Posts Tagged ‘customer service’

Seven Ways to Improve Your Automatic Call Distribution

Just recently, I called my carrier because I needed some information. I found myself dialing through an IVR. Thanks to clearly structured menus and DTMF it worked really well (no surprise, this carrier uses our solution) but then I needed additional help from an agent.

It took more than five minutes until I spoke to a real person. This agent was very competent and could answer the various questions I had, nevertheless, I found the waiting time too long. Over five minutes elapsed until my call was transferred and I called during off-peak hours. Apparently, my carrier doesn’t have the best ACD they could have.
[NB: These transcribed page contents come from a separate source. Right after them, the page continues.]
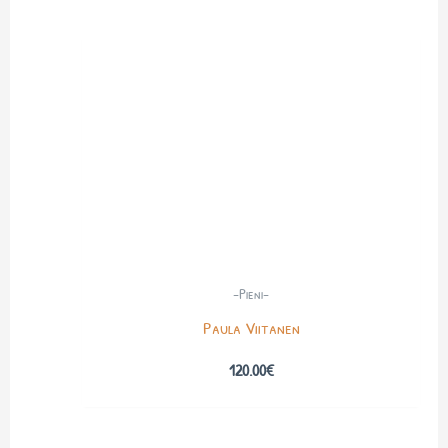
-Pieni-
Paula Viitanen
120.00
€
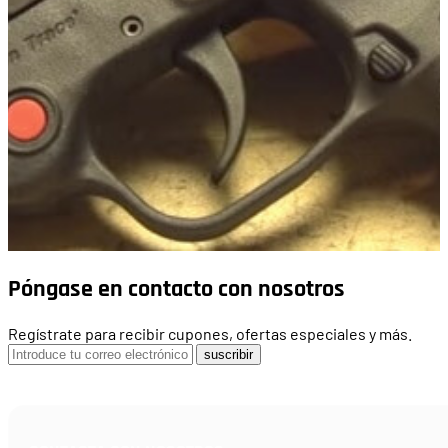
Póngase en contacto con nosotros
Regístrate para recibir cupones, ofertas especiales y más.
suscribir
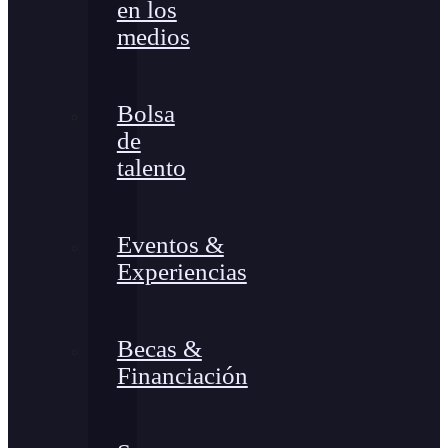
en los
medios
Bolsa
de
talento
Eventos &
Experiencias
Becas &
Financiación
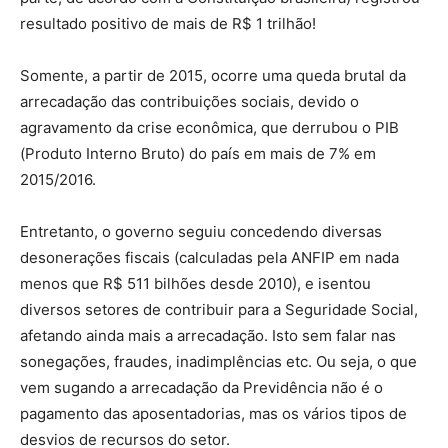
resultado positivo de mais de R$ 1 trilhão!
Somente, a partir de 2015, ocorre uma queda brutal da
arrecadação das contribuições sociais, devido o
agravamento da crise econômica, que derrubou o PIB
(Produto Interno Bruto) do país em mais de 7% em
2015/2016.
Entretanto, o governo seguiu concedendo diversas
desonerações fiscais (calculadas pela ANFIP em nada
menos que R$ 511 bilhões desde 2010), e isentou
diversos setores de contribuir para a Seguridade Social,
afetando ainda mais a arrecadação. Isto sem falar nas
sonegações, fraudes, inadimplências etc. Ou seja, o que
vem sugando a arrecadação da Previdência não é o
pagamento das aposentadorias, mas os vários tipos de
desvios de recursos do setor.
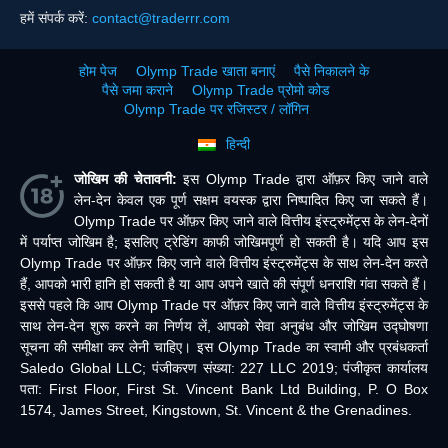
हमें संपर्क करें:
contact@traderrr.com
होम पेज
Olymp Trade खाता बनाएं
पैसे निकालने के
पैसे जमा कराने
Olymp Trade प्रोमो कोड
Olymp Trade पर रजिस्टर / लॉगिन
हिन्दी
जोखिम की चेतावनी:
इस Olymp Trade द्वारा ऑफ़र किए जाने वाले
लेन-देन केवल एक पूर्ण सक्षम वयस्क द्वारा निष्पादित किए जा सकते हैं।
Olymp Trade पर ऑफ़र किए जाने वाले वित्तीय इंस्ट्रुमेंट्स के लेन-देनों
में पर्याप्त जोखिम है; इसलिए ट्रेडिंग काफी जोखिमपूर्ण हो सकती है। यदि आप इस
Olymp Trade पर ऑफ़र किए जाने वाले वित्तीय इंस्ट्रुमेंट्स के साथ लेन-देन करते
हैं, आपको भारी हानि हो सकती है या आप अपने खाते की संपूर्ण धनराशि गंवा सकते हैं।
इससे पहले कि आप Olymp Trade पर ऑफ़र किए जाने वाले वित्तीय इंस्ट्रुमेंट्स के
साथ लेन-देन शुरू करने का निर्णय लें, आपको सेवा अनुबंध और जोखिम उद्घोषणा
सूचना की समीक्षा कर लेनी चाहिए। इस Olymp Trade का स्वामी और प्रबंधकर्ता
Saledo Global LLC; पंजीकरण संख्या: 227 LLC 2019; पंजीकृत कार्यालय
पता: First Floor, First St. Vincent Bank Ltd Building, P. O Box
1574, James Street, Kingstown, St. Vincent & the Grenadines.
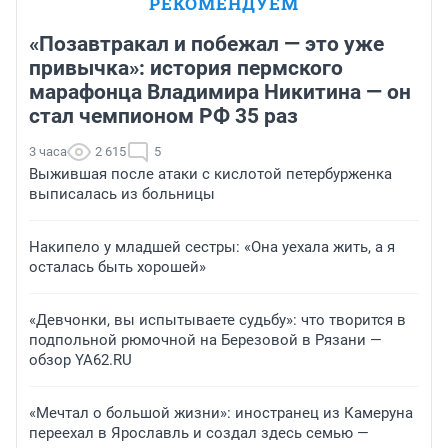
РЕКОМЕНДУЕМ
«Позавтракал и побежал — это уже
привычка»: история пермского
марафонца Владимира Никитина — он
стал чемпионом РФ 35 раз
3 часа
2 615
5
Выжившая после атаки с кислотой петербурженка
выписалась из больницы
Накипело у младшей сестры: «Она уехала жить, а я
осталась быть хорошей»
«Девчонки, вы испытываете судьбу»: что творится в
подпольной рюмочной на Березовой в Рязани —
обзор YA62.RU
«Мечтал о большой жизни»: иностранец из Камеруна
переехал в Ярославль и создал здесь семью —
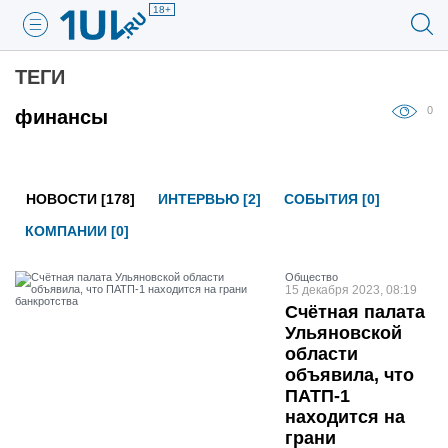
18+
ТЕГИ
0
финансы
НОВОСТИ [178]
ИНТЕРВЬЮ [2]
СОБЫТИЯ [0]
КОМПАНИИ [0]
Общество
15 декабря 2023, 08:19
Счётная палата
Ульяновской
области
объявила, что
ПАТП-1
находится на
грани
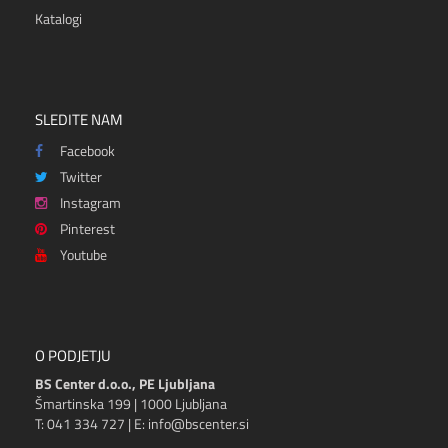
Katalogi
SLEDITE NAM
Facebook
Twitter
Instagram
Pinterest
Youtube
O PODJETJU
BS Center d.o.o., PE Ljubljana
Šmartinska 199 | 1000 Ljubljana
T: 041 334 727 | E: info@bscenter.si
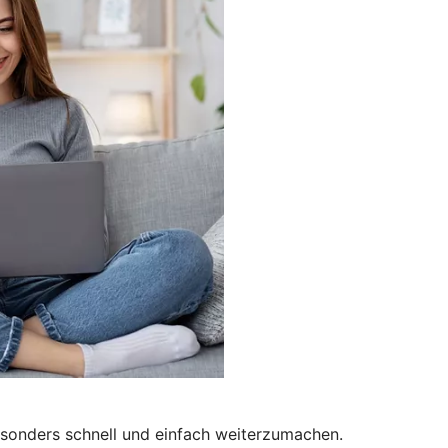
besonders schnell und einfach weiterzumachen.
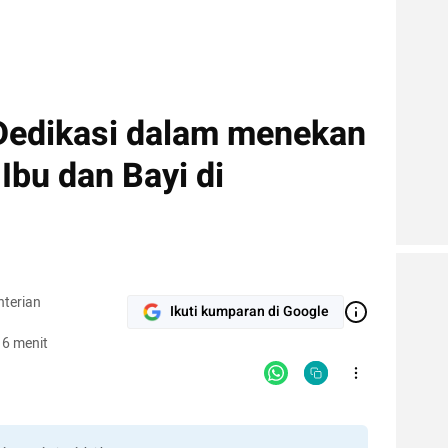
Dedikasi dalam menekan
bu dan Bayi di
nterian
Ikuti kumparan di Google
 6 menit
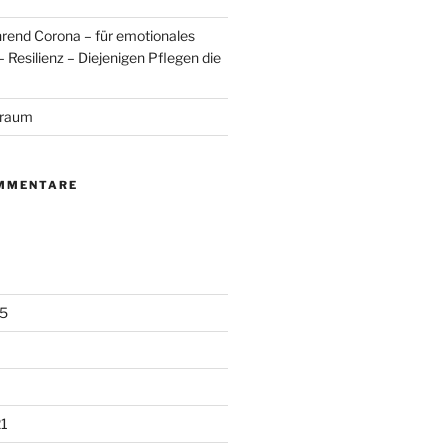
rend Corona – für emotionales
 Resilienz – Diejenigen Pflegen die
Traum
MMENTARE
5
1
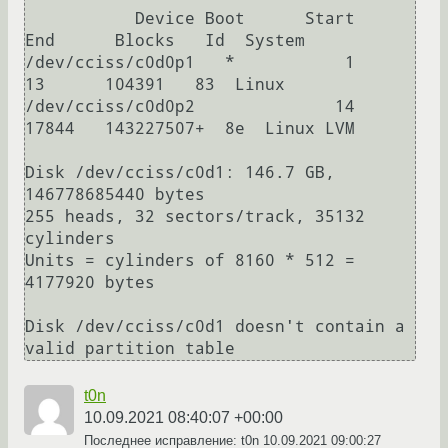
           Device Boot      Start         
End      Blocks   Id  System

/dev/cciss/c0d0p1   *           1          
13      104391   83  Linux

/dev/cciss/c0d0p2              14       
17844   143227507+  8e  Linux LVM

Disk /dev/cciss/c0d1: 146.7 GB, 
146778685440 bytes

255 heads, 32 sectors/track, 35132 
cylinders

Units = cylinders of 8160 * 512 = 
4177920 bytes

Disk /dev/cciss/c0d1 doesn't contain a 
t0n
10.09.2021 08:40:07 +00:00
Последнее исправление: t0n
10.09.2021 09:00:27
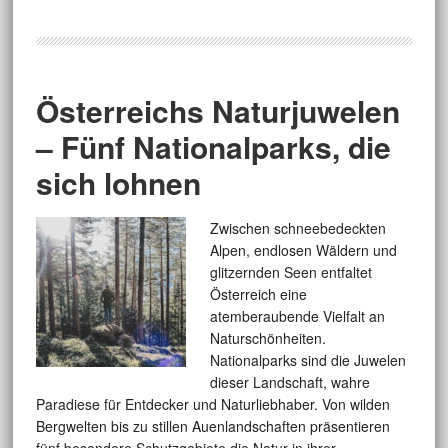
Österreichs Naturjuwelen
– Fünf Nationalparks, die
sich lohnen
Zwischen schneebedeckten
Alpen, endlosen Wäldern und
glitzernden Seen entfaltet
Österreich eine
atemberaubende Vielfalt an
Naturschönheiten.
Nationalparks sind die Juwelen
dieser Landschaft, wahre
Paradiese für Entdecker und Naturliebhaber. Von wilden
Bergwelten bis zu stillen Auenlandschaften präsentieren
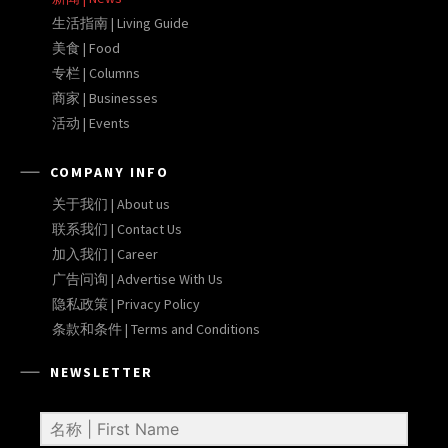
生活指南 | Living Guide
美食 | Food
专栏 | Columns
商家 | Businesses
活动 | Events
COMPANY INFO
关于我们 | About us
联系我们 | Contact Us
加入我们 | Career
广告问询 | Advertise With Us
隐私政策 | Privacy Policy
条款和条件 | Terms and Conditions
NEWSLETTER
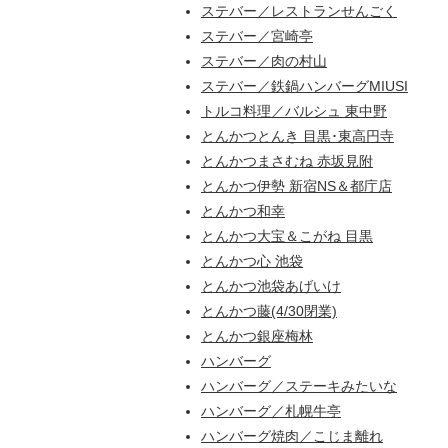
ステバー／レストランせんごく
ステバー／宮崎亭
ステバー／肉の村山
ステバー／鉄鍋ハンバーグMIUSI
トルコ料理／バルシュ 東中野
とんかつとんき 目黒･東高円寺
とんかつまさむね 赤坂見附
とんかつ伊勢 新宿NS＆都庁店
とんかつ和幸
とんかつ大宝＆こがね 目黒
とんかつ心 池袋
とんかつ池袋あげいけ
とんかつ藤(4/30閉業)
とんかつ銀座梅林
ハンバーグ
ハンバーグ／ステーキみたいな
ハンバーグ／札幌牛亭
ハンバーグ焼肉／こじま離れ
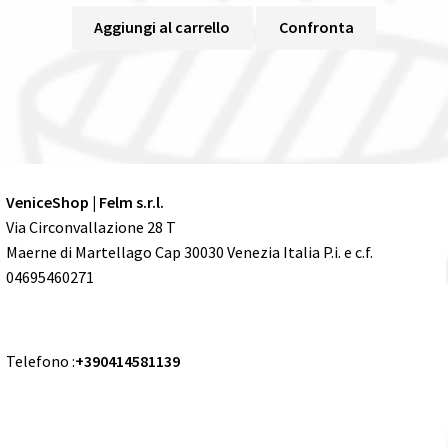
Aggiungi al carrello
Confronta
VeniceShop | Felm s.r.l.
Via Circonvallazione 28 T
Maerne di Martellago Cap 30030 Venezia Italia P.i. e c.f.
04695460271
Telefono :
+390414581139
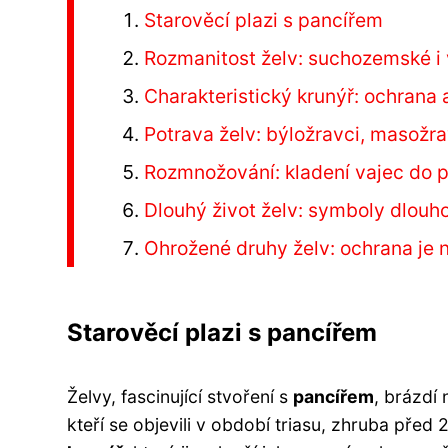
Starověcí plazi s pancířem
Rozmanitost želv: suchozemské i
Charakteristický krunýř: ochrana
Potrava želv: býložravci, masožra
Rozmnožování: kladení vajec do p
Dlouhý život želv: symboly dlouh
Ohrožené druhy želv: ochrana je 
Starověcí plazi s pancířem
Želvy, fascinující stvoření s
pancířem
, brázdí 
kteří se objevili v období triasu, zhruba před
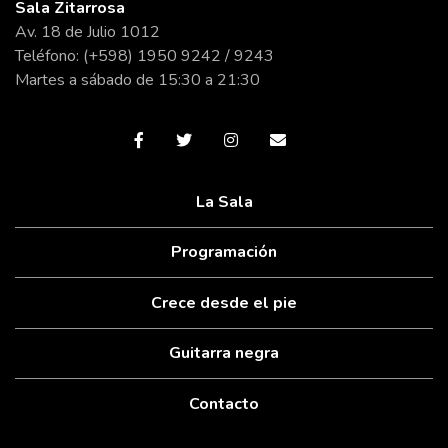
Sala Zitarrosa
Av. 18 de Julio 1012
Teléfono: (+598) 1950 9242 / 9243
Martes a sábado de 15:30 a 21:30
La Sala
Programación
Crece desde el pie
Guitarra negra
Contacto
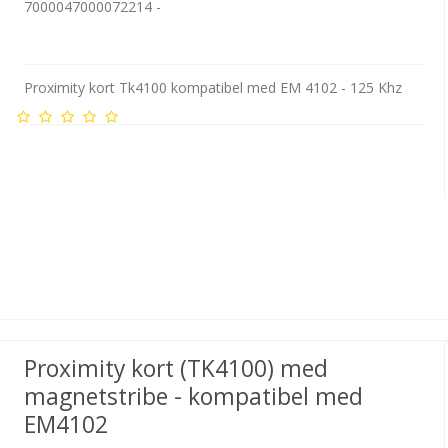
7000047000072214 -
Proximity kort Tk4100 kompatibel med EM 4102 - 125 Khz
Proximity kort (TK4100) med
magnetstribe - kompatibel med
EM4102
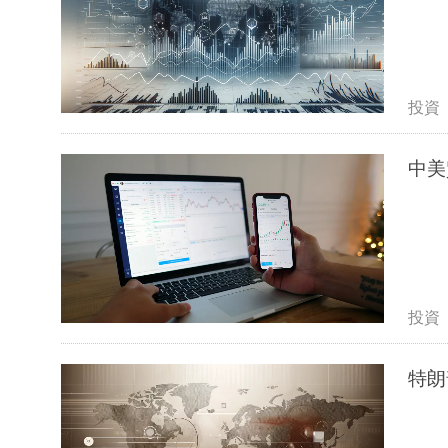
投資
中美
投資
特朗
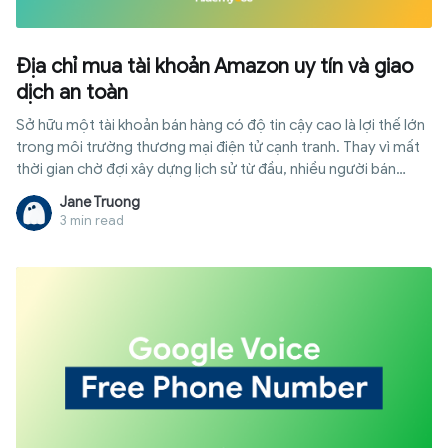
Địa chỉ mua tài khoản Amazon uy tín và giao
dịch an toàn
Sở hữu một tài khoản bán hàng có độ tin cậy cao là lợi thế lớn
trong môi trường thương mại điện tử cạnh tranh. Thay vì mất
thời gian chờ đợi xây dựng lịch sử từ đầu, nhiều người bán
quyết định tìm mua tài khoản Amazon cổ để có thể bắt đầu
Jane Truong
kinh doanh ngay lập tức với hạn mức cao. Dù vậy, thị trường
3 min read
giao dịch tài khoản hiện nay vẫn tiềm ẩn nhiều nguy cơ lừa đảo
hoặc vi phạm chính sách nền tảng. Bài viết dưới đây sẽ cung
cấp cho bạn những địa chỉ giao dịch uy tín nhất, kèm theo
hướng dẫn chi tiết về cách đánh giá chất lượng và quy trình
bảo mật sau khi nhận bàn giao, giúp bạn yên tâm mở rộng quy
mô kinh doanh.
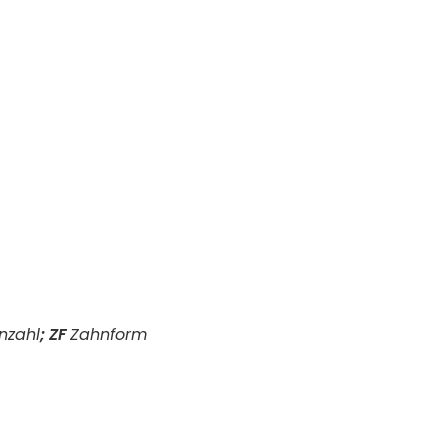
nzahl
;
ZF
Zahnform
What can you do to enhance customer satisfaction with Automatic Call Distribution? The ACD should get you to the right place the first time. This saves the caller time and frustration and the contact center money. However, there are a few criteria for this to work. Here are seven options to improve your ACD:

  1. First come, first serve. The caller that has been waiting the longest should be the next to be connected to an agent.
  2. Use skill groups. As your callers are guided through your IVR, you learn the reason for their call and can transfer them to a skill group, where an agent with the required knowledge takes over. Enhanced ACD logic filters the incoming calls and sends them to the right group of people the first time, keeping callers happy and avoiding expense for the contact center.
  3. Combine ACD and IVR with your CRM system. The agent who eventually takes the call should already have the customer’s information available and the caller shouldn’t have to authenticate again having done that in the IVR.
  4. If you have multiple contact centers you may want to distribute the load across all centers to ensure the best level of service across the enterprise.
  5. Have enough agents. One reason queues get so long is because there aren’t enough agents. If you need more agents, e.g. during peaks, consider using on-demand seats, either on-site or elsewhere to handle each and every incoming call in compliance with your target service levels.
  6. Avoid transferring your callers from agent to agent. That’s the other extreme to keeping them in the queue for several minutes. A caller wants answers from the agent and not to hear “Sorry, I can’t help you, let me transfer you” three times.
  7. Put your customers in groups like “Platinum” according to their “value”. Customers that are ranked higher get connected faster or to the best available agents. Those who are e.g. always behind with paying their bills should not get this treatment.

In my opinion, skilled agents and a good call flow are very important for good customer service but if your call queues are too long or calls reach the wrong agents, customers will still be dissatisfied with the service. What do you think?